▸ Trecho do documento
-----

Dica de Disco

Sabotage
2016
Artista: Sabotage


Em janeiro de 2003, o rapper Sabotage se despedia da vida pelos meios que ele tanto criticava em suas (contundentes) letras: devido à violência urbana. Treze anos depois, é lançado este álbum póstumo, e que comprova, de uma vez por todas, o quanto Sabotage ainda tinha a oferecer para o ritmo, e que, assim como Happin' Hood e MV Bill, e, mais recentemente, Criolo, ele conseguia ir bem além do mero discurso de ódio que, muitas vezes, compõe a música dos Racionais (principal ícone do rap brazuca). A arte de Sabotage é impregnada de indignação e de revolta, sim, mas, tenta refletir a situação em que vivemos, e busca o melhor caminho possível.

Musicalmente falando, o disco é bastante rico. Vai do rock à MPB, passando pelo samba sem maiores problemas. Por sinal, essa é uma das grandes qualidades desse lançamento: não se prender a nenhum rótulo. É rap na forma, mas, universalista no conteúdo, o que deixa a audição, de uma certa maneira, "agradável" durante todas as canções, apesar dos temas, evidentemente, pesados das letras. As participações especiais são outro destaque positivo, como as de Happin Hood na ótima "Maloca é Maré", ou de Negra Li na bonita "Canão foi tão Bom", que possui um arranjo muito bem elaborado, quase "clássico". Coisa fina.


Obviamente, que uma produção competente não salvaria um disco caso o artista não tivesse talento. E, Sabotage tinha. Suas letras não são repetitivas que nem as de Marcelo D2, nem seu discurso prega um ódio ou um rancor vazios, como tantos por aí, apesar de expor, de um jeito um tanto desconcertante, uma realidade da periferia que poucos querem encarar. Em determinado momento da música "País da Fome", ele diz: "O que nos compromete é que a pilantragem cresce". Ao longo dessa letra, por sinal, Sabotage vai citando muitos dos amigos dele que "caíram" de alguma maneira, e que ele, que tentou viver em paz, só tem a lamentar perder tantos que conhece. Já, na canção "O Gatilho", o cantor desabafa o ciclo vicioso da periferia: "A fome a cada dia faz um ser pro crime, Ser pobre num é querer nascer humilde."

-----

▸ Material fornecido
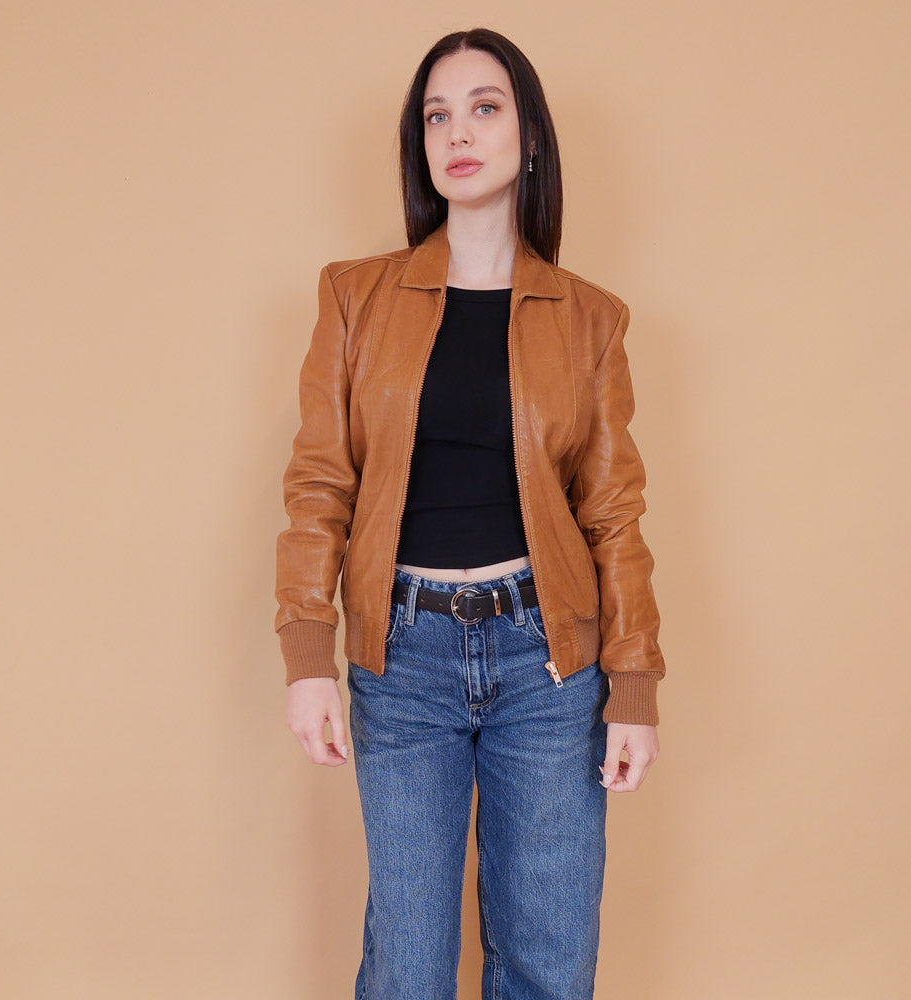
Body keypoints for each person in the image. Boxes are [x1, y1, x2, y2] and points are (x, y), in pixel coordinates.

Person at [274, 27, 666, 1000]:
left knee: (547, 958)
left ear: (529, 139)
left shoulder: (589, 319)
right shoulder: (355, 297)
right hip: (403, 658)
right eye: (436, 115)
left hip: (547, 661)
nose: (457, 132)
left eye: (485, 108)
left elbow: (613, 512)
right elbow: (320, 482)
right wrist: (307, 653)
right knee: (408, 965)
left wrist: (634, 684)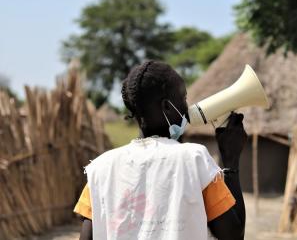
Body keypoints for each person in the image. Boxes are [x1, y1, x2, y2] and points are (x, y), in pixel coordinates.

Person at [73, 61, 247, 240]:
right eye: (184, 98)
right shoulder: (194, 159)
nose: (187, 107)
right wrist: (231, 159)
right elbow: (233, 235)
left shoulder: (102, 167)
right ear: (167, 107)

-----

▸ Sua tarefa
Responda, segundo o trecho do documento:
(a) Em que mês e ano o rapper Sabotage morreu?
(b) Qual cantora participa da faixa "Canão foi tão Bom"?
(c) Em qual música aparece o verso "O que nos compromete é que a pilantragem cresce"?
Responda com base apenas no trecho do documento.

▸ Resultado da tarefa
(a) Em janeiro de 2003.
(b) Negra Li.
(c) Em "País da Fome".